I just sat alone at the table.
Is there anyone else I can run out of my life?
CHAPTER
Twelve
You should always be careful of what you say in parting.
Alan Christoffersen’s diary
Over the next week my father didn’t say much—at least not about my leaving. As the time for my departure neared, things between us became increasingly tense, which I dealt with by walking more. Two days before my flight back to St. Louis, my father and I were eating dinner when I just couldn’t stand the silence anymore.
“My flight’s Tuesday morning,” I said.
He kept on eating, meticulously cutting off bite-sized pieces of flank steak, then spearing them and putting them into his mouth.
I breathed out in exasperation. “Dad, I’m leaving. Can we talk about this?”
He kept at his steak. “You’ve made up your mind. What’s there to talk about?”

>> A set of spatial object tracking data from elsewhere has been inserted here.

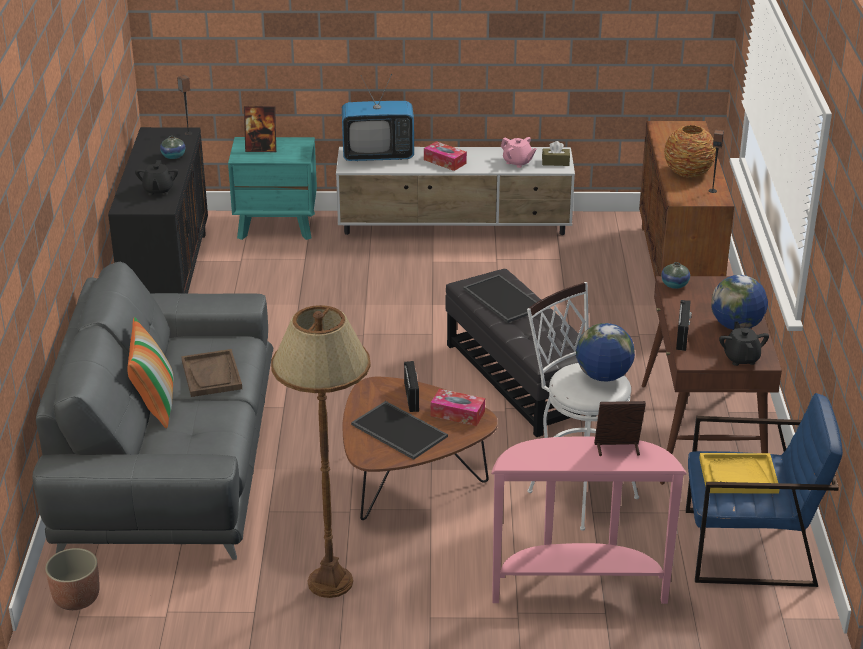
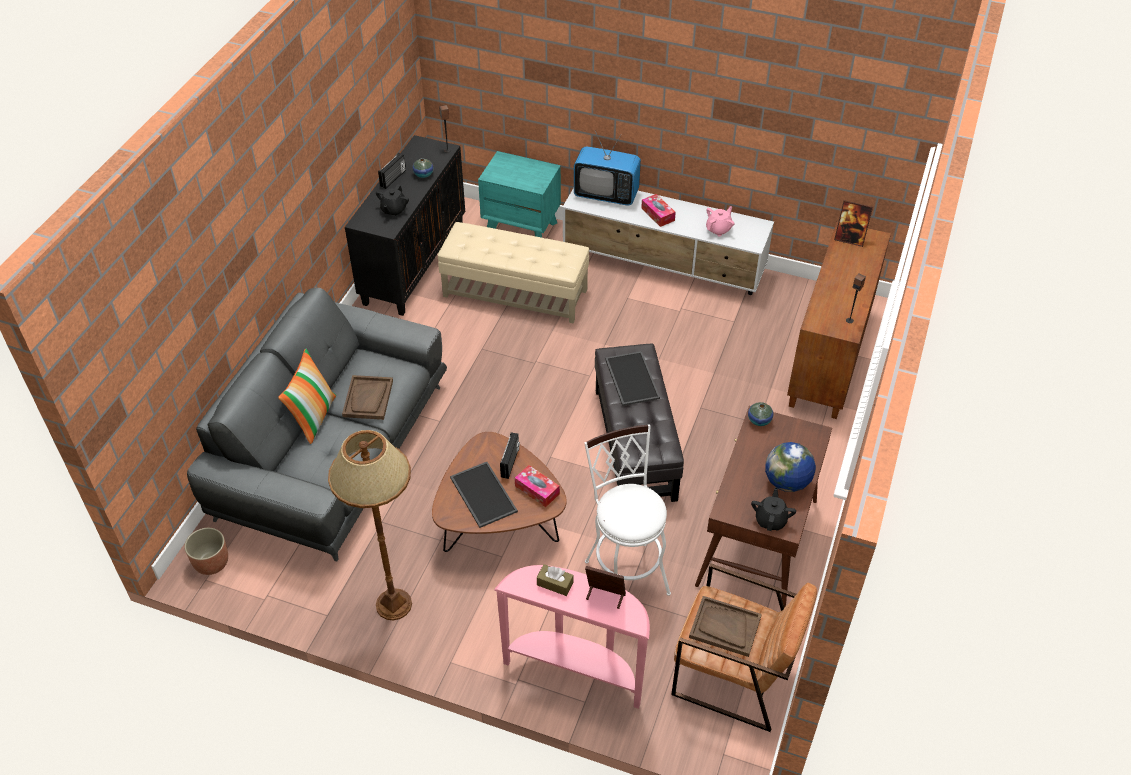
camera: 20 degrees right, 15 degrees up
(261, 149) = (511, 169): picture frame -> picture frame (849, 239)
(303, 280) = (515, 292): none -> beige ottoman
(517, 162) = (718, 229): pink teapot -> pink teapot turned 105 degrees counterclockwise
(555, 162) = (751, 237): brown tissue box -> brown tissue box (555, 584)
(603, 376) = (644, 507): globe -> none
(683, 337) = (734, 481): radio -> radio (393, 178)
(688, 173) = (839, 293): vase -> none
(738, 475) = (724, 627): yellow tray -> brown tray
(750, 548) = (734, 674): blue armchair -> brown armchair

“Can we talk about why you’re so angry?”
He looked me in the eyes. “Do you think that there’s something magical about Key West? That the moment you reach the city line your life will just miraculously change and everything will be good again?”
“No, Dad, everything will
never
be good again.”
He shook his head. “You need to have faith,” he said.
“Faith in what?”
“That life is still worth living.”
“What did you think, that I was going to come home and abandon my walk?”
My father’s demeanor softened. “No. But I was hoping.”
I exhaled slowly, regaining my composure. “Look, I’m sorry. I know you want me to stay. But it’s not my path. At least not yet.”